Art Brut – Bang Bang Rock & Roll
Tja, mates, ist das der britische Humor oder einfach die Bauernschläue, die sich manche Leute aus britischen Bauernstädten bewahren, wenn sie nach London ziehen (denn keiner, keiner wird dort geboren)? Das ist Kunst, möglicherweise Kunscht, es sind keineswegs die Pischtolen von Brixton, sondern wenn überhaupt, dann die roschtigen Flinten von Mailand, die „Rusted Guns Of Milan“. Eddie Argos, aus der Bauernstadt Bournemouth, jetzt in London Sänger der Band Art Brut, meint damit sein Geschlechtsteil, das morgens um drei nimmer richtig funktioniert, und als schlauer Bournemouther weiß er, warum: Das kommt nicht vom Saufen, singt er der enttäuschten Frau zu – das liegt an seinen Gedanken.
Um kurz vorzugreifen: Die Rost-Flinten kommen ganz am Ende dieser absolut erstaunlichen, haltlos originellen, wie eine Kopfwäsche schäumenden Debüt-Platte noch einmal vor. in den Händen italienischer Bankräuber, die die Beute aus dem Euro zurückrechnen: „18000 Lira – sounds like a lot of money!“
Art Brut hatten letztes Jahr die erste Single, „Formed A Band“, ein geklopft-geloopter Sex Pistols-Gitarren-Donnergriff mit den großen, gegeiferten Worten: „Formed a band! We formed a band! Look at us! We formed a band!“ Ein Novelty-Hit. ein London-Spottlied aus Londoner Dung, ein hoch gewitzter Kommentar darüber, wie nahe Indietum und schwanziger Größenwahn heute beieinanderliegen. Rough Trade wollte sie hinterher nicht mehr, weil sie „zu albern“ seien, Rough Trades erster schwerer Fehler. Auf der zweiten Single erzählte Eddie Argos davon (wieder so schlau!), daß sein kleiner Bruder doch nur deshalb Rock’n’Roll hört, weil er sich wünscht, daß sich die Eltern endlich Sorgen um ihn machen. Und darüber, wie ihn moderne Kunst körperlich erregt. Angeblich die erste britische Top-50-Single, in der das Centre Pompidou erwähnt wird.
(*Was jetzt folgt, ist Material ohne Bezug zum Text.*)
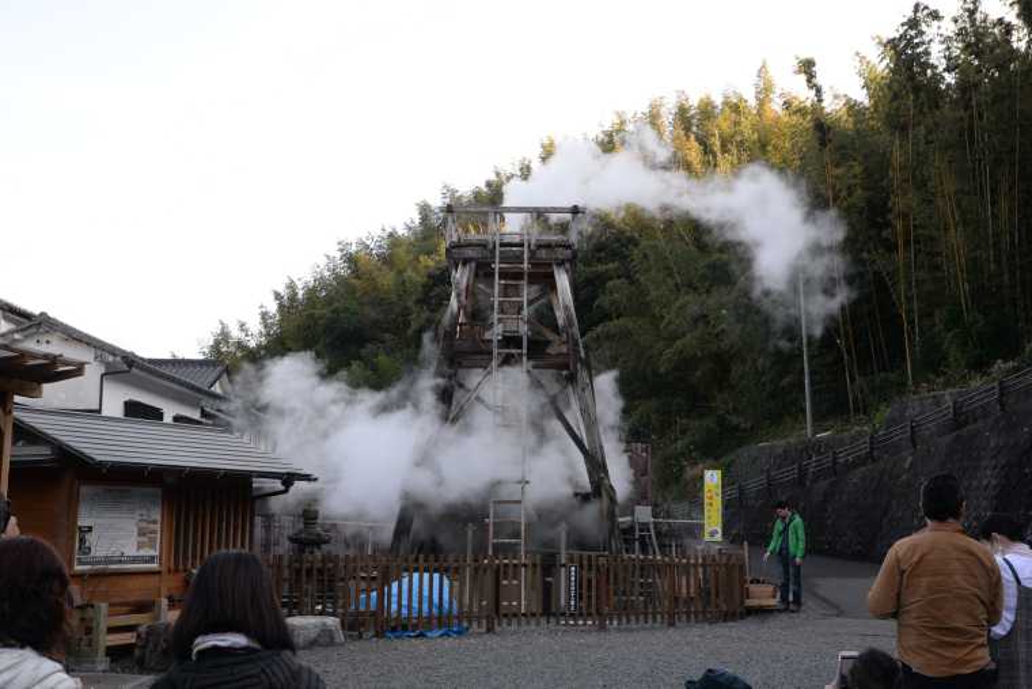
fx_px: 1261
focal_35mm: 44
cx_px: 516
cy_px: 344
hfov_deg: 44.5
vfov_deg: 30.5
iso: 800
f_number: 11
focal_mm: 44
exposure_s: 1/250
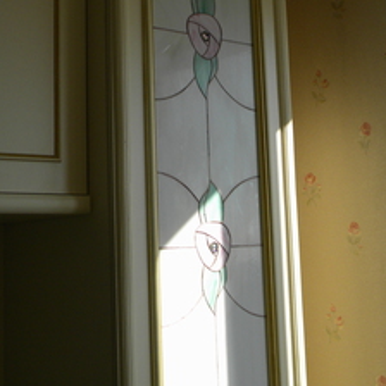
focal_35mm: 64
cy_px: 110
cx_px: 219
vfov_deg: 26.6
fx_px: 807
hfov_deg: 26.9
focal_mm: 6.4
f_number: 3.7
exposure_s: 1/500
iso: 91
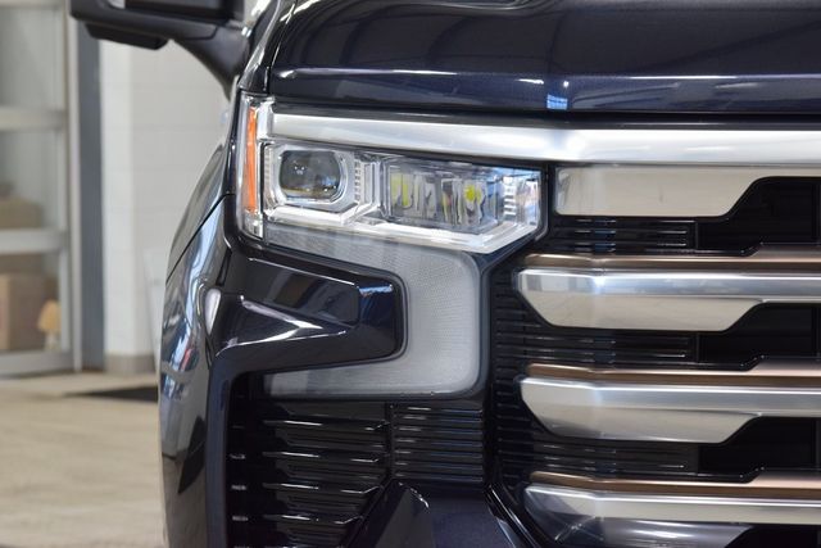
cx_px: 410
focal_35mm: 105
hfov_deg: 19.5
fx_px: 2395
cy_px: 274
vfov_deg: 13.0
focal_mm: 70
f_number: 7.1
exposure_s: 1/30
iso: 1250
Auch wenn man hier kein Wort verstehen sollte, merkt man von der ersten bis zur 30. Minute, daß Art Brut uns zwar die Affen machen, aber unbändig viel sagen wollen, natürlich viel zu viel. Argos: der verrückte Parkwächter, der Jarvis Cocker mit Ameisen im Hemd. Die Band: The Clash nach einer Juckpulver-Attacke, die zwei Gitarren auf den Stereokanälen, als hätte man alle Television-Mitglieder in kleine Hamsterkäfige gesperrt. Empfindliche Menschen kann man hiermit in flammenden Wahnsinn treiben, aber wenigstens muß man Art Brut nicht erst live sehen, um diese heilige Übererregtheit zu spüren. Und die ganzen Geschichten: warum „Emily Kane“ mit 15 die beste Freundin war, obwohl (oder weil?) er nie Sex mit ihr hatte. Warum man am Wochenende üble Laune kriegt, wenn man immun gegen Popkultur ist, und warum man irre viel zu tun hat. wenn ein „brand new girlfriend“ auf den Plan tritt.
Schön, wenn sich andere lächerlich machen, damit man selbst schrecklich viel Spaß haben kann.